Allein mit den Mitteln des Strafrechts ist das Problem nicht zu lösen. Polizei und Rettungskräfte werden Opfer eines allgemeinen Werteverfalls in der Gesellschaft. Soziale Konflikte führen zu Gewalt, der Respekt gegenüber dem Gegenüber geht verloren. Häusliche Streitigkeiten nehmen zu, Helfer geraten zwischen die Fronten.

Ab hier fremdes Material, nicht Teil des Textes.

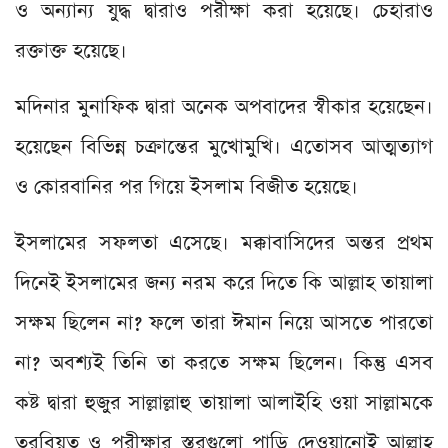
ও অন্যান্য যুদ্ধ দ্বারাও পরীক্ষা করা হয়েছে। চেহারাও
রক্তাক্ত হয়েছে।
মদিনার মুনাফিক দ্বারা অনেক অপবাদের স্বীকার হয়েছেন।
হয়েছেন বিভিন্ন চক্রান্তের মুখোমুখি। এতোসব আত্মত্যাগ
ও কোরবানির পর গিয়ে ইসলাম বিজীত হয়েছে।
ইসলামের সফলতা এসেছে। মক্কাবাসিদের অন্তর প্রথম
দিনেই ইসলামের জন্য নরম করে দিতে কি আল্লাহ তায়ালা
সক্ষম ছিলেন না? ফলে তারা ঈমান নিয়ে আসতে পারতো
না? অবশ্যই তিনি তা করতে সক্ষম ছিলেন। কিন্তু এসব
কষ্ট দ্বারা হুজুর সাল্লাল্লাহু তায়ালা আলাইহি ওয়া সাল্লামকে
তরবিয়ত ও পরীক্ষার স্তরগুলো পাড়ি দেওয়ানোই আল্লাহ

Dass Rettungskräfte, die zu Einsätzen gerufen werden, Selbstverteidigungskurse machen müssen, ist paradox. Und dass bei einigen Mitmenschen eine feindselige Grundstimmung vorherrscht, erfahren Beamte leidvoll im Berufsalltag. Was tun? Ein Weg: Polizisten und Retter müssen besser psychologisch geschult werden, um Konflikte zu bewältigen.

Aber auch die Justiz kann ein Zeichen setzen, indem sie den Schutz der Helfer verbessert. 30 Prozent der Verfahren wegen Beleidigung von Polizisten werden eingestellt. Tätern vermittelt sich der Eindruck von rechts- freien Räumen. Der Polizist ist Repräsentant des Staates, deshalb hat er Anspruch, dass der Staat ihn schützt.